To do. Go line by line through the listing below and copy those that hold "affär".

Provided entries.
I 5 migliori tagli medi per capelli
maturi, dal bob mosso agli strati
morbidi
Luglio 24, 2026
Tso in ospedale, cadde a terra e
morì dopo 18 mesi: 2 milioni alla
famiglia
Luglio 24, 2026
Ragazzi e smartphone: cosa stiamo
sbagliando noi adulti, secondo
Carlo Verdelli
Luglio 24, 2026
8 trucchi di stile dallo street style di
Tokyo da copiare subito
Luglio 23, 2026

--

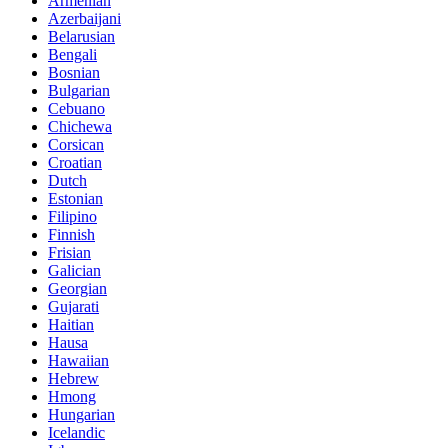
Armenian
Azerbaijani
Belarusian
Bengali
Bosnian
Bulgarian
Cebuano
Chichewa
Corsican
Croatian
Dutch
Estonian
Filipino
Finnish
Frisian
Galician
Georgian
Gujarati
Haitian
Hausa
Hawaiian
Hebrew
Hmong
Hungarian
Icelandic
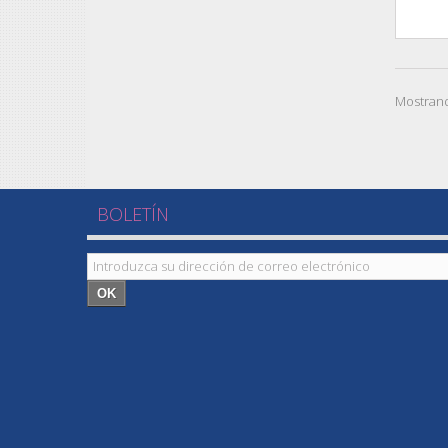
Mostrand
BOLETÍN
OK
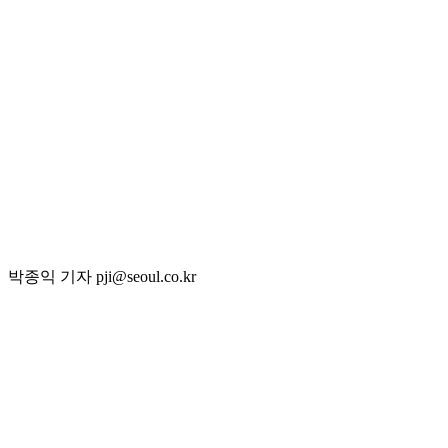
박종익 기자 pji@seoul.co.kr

--

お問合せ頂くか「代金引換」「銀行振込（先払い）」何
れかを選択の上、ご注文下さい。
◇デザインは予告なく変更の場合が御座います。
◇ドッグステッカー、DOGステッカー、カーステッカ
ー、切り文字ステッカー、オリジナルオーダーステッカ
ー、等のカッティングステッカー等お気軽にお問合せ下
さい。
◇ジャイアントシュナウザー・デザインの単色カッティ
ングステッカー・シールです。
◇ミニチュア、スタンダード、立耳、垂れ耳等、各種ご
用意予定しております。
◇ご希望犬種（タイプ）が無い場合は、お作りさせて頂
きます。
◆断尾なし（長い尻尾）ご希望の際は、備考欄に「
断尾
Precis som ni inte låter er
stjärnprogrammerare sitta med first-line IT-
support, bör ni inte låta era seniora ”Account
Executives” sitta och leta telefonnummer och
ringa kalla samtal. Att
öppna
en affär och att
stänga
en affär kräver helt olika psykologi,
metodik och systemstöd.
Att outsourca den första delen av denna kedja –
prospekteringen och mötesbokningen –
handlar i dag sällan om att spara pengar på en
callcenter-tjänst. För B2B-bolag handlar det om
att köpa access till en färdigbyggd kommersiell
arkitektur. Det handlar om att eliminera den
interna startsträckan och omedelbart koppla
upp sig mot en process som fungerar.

Output.
en affär och att
en affär kräver helt olika psykologi,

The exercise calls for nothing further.